» WORK INSTRUCTIONS
Transcribe only part of the material below: the lines from the one containing "For every layout element, output its label and" through the one containing "Page size: 1500x844.", inclusive, exactly as written.
*** DATA EXTRACTS Section Begins ***
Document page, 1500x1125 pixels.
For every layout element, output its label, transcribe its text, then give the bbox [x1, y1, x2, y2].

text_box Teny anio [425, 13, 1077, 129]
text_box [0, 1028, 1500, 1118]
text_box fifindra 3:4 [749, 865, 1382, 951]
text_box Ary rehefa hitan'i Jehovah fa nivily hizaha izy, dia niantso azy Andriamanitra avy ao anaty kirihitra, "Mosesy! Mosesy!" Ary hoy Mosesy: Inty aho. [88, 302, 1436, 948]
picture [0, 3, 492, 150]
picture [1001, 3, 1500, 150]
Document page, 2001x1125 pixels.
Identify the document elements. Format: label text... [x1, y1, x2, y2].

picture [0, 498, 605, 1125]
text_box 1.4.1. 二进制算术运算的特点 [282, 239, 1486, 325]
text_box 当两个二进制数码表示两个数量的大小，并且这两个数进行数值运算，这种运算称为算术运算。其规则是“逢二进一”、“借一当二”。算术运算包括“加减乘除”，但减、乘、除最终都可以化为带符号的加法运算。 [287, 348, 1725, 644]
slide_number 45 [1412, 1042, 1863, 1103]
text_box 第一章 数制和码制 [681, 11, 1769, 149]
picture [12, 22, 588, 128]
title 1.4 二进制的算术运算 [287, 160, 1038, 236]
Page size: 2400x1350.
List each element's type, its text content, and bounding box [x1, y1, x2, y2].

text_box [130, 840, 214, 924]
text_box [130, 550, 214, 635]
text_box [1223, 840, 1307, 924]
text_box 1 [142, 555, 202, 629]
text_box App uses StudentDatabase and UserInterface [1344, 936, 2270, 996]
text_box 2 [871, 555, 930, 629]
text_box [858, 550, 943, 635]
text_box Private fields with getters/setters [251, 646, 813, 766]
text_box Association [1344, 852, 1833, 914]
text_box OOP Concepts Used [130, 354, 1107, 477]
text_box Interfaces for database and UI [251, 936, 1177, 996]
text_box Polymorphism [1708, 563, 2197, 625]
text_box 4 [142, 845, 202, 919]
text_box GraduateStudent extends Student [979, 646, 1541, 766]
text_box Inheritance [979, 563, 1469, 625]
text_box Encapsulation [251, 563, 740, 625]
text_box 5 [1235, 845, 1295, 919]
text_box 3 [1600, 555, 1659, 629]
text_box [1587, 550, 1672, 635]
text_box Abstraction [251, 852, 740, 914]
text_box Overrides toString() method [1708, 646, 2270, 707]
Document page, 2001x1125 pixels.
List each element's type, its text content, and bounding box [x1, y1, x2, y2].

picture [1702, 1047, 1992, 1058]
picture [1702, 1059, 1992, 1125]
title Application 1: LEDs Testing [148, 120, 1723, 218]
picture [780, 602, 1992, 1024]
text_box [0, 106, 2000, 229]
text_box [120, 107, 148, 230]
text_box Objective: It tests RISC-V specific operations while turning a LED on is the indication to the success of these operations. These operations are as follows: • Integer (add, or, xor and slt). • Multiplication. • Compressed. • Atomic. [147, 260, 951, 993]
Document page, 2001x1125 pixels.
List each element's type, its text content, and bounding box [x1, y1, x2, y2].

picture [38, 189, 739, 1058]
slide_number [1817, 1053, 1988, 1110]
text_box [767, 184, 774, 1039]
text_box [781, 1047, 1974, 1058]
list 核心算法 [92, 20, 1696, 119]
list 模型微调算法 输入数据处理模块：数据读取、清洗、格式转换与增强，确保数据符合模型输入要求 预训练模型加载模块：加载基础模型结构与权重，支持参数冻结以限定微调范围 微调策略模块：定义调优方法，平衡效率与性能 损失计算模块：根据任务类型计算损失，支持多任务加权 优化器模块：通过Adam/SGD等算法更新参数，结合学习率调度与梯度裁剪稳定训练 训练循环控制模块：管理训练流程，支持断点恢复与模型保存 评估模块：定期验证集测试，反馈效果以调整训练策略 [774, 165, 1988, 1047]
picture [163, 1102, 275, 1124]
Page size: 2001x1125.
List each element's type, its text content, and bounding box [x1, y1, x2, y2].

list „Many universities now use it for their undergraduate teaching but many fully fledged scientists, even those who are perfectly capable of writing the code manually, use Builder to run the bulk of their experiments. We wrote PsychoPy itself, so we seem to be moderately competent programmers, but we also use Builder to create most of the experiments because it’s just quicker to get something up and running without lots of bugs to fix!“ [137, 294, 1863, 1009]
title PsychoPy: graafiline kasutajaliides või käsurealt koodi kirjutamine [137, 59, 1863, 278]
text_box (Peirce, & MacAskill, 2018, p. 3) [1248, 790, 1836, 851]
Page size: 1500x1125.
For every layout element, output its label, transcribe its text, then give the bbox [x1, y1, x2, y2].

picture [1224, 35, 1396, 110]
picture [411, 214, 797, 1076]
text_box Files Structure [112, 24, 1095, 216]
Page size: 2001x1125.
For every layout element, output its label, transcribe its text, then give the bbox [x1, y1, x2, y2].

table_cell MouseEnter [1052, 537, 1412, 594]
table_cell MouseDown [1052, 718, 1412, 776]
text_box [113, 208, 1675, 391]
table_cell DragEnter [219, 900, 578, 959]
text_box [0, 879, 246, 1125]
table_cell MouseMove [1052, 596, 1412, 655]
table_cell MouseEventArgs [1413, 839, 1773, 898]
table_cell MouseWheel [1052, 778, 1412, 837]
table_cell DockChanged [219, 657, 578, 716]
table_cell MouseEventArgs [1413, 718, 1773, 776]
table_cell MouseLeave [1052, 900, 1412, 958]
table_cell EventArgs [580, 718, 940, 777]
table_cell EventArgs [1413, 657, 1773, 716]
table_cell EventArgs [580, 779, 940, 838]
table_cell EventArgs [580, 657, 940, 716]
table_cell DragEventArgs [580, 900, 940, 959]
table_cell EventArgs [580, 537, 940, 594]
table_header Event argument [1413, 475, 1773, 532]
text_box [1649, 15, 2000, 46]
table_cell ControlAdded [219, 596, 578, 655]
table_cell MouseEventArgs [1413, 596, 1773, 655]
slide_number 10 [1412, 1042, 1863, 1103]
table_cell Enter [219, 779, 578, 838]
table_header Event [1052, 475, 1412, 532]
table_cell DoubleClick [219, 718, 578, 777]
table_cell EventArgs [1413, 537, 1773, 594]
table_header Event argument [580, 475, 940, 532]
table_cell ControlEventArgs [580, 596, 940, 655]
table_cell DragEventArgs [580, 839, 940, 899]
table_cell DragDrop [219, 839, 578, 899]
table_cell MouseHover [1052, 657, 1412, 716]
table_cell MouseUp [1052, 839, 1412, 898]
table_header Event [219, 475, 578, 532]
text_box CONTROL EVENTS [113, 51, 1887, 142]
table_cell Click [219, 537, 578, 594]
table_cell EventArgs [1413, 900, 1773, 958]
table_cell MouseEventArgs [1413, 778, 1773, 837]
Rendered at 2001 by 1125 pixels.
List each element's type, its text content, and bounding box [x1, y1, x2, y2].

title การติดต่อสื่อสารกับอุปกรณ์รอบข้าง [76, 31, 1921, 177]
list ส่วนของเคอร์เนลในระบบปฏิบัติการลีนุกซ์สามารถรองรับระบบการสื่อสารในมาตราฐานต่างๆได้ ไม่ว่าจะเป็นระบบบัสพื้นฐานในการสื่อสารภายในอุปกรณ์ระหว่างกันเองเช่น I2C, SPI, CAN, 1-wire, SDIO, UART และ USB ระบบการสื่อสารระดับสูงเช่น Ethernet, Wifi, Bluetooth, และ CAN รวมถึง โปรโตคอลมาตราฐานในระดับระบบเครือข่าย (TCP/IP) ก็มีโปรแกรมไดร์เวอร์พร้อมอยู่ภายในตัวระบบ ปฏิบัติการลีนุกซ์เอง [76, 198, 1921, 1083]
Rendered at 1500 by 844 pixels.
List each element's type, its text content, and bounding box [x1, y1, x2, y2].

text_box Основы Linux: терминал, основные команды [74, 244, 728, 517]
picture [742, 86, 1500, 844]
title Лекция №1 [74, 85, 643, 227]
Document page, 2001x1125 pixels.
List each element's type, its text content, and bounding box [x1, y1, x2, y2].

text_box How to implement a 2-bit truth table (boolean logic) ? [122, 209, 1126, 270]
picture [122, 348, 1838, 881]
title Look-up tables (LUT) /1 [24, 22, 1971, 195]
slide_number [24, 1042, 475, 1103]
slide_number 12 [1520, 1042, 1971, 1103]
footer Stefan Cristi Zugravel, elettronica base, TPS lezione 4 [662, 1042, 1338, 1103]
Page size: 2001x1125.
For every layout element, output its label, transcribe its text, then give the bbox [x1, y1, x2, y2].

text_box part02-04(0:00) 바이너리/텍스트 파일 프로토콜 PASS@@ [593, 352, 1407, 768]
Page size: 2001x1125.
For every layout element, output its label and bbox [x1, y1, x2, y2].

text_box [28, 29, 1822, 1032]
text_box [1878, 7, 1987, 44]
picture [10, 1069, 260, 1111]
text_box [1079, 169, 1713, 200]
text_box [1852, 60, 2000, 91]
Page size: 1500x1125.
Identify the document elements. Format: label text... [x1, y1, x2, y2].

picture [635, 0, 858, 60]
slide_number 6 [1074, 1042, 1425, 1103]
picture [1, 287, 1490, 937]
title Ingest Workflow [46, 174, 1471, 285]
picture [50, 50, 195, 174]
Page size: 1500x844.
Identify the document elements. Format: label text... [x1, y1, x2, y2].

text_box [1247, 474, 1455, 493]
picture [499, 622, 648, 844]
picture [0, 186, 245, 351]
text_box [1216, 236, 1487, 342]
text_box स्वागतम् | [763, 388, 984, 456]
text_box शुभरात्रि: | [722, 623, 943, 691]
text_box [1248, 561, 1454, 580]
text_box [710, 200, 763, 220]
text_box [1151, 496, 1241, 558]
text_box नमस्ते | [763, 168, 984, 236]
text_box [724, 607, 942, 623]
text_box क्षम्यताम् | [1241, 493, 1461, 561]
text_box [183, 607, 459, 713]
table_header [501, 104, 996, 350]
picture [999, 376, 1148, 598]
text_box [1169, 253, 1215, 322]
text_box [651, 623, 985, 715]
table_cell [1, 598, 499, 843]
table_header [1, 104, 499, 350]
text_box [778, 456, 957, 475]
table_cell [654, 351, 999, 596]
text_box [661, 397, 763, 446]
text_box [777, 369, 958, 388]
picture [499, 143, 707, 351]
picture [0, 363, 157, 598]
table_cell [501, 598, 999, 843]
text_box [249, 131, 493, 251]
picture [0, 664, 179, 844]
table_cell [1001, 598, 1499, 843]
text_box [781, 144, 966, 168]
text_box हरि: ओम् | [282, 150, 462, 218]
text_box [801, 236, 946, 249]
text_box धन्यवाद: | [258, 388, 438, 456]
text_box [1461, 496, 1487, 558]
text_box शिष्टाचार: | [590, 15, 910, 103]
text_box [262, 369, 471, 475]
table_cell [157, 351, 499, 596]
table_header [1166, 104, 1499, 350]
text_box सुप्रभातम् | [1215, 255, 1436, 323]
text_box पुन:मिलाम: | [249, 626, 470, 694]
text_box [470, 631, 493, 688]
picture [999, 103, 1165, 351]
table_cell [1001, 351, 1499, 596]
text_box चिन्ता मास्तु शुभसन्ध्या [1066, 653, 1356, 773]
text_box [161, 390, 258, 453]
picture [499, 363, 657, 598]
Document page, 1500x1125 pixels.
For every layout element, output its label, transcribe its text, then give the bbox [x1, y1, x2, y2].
*** DATA EXTRACTS Section Ends ***
» RESPONSE AREA
For every layout element, output its label and bbox [x1, y1, x2, y2].

text_box [28, 29, 1822, 1032]
text_box [1878, 7, 1987, 44]
picture [10, 1069, 260, 1111]
text_box [1079, 169, 1713, 200]
text_box [1852, 60, 2000, 91]
Page size: 1500x1125.
Identify the document elements. Format: label text... [x1, y1, x2, y2].

picture [635, 0, 858, 60]
slide_number 6 [1074, 1042, 1425, 1103]
picture [1, 287, 1490, 937]
title Ingest Workflow [46, 174, 1471, 285]
picture [50, 50, 195, 174]
Page size: 1500x844.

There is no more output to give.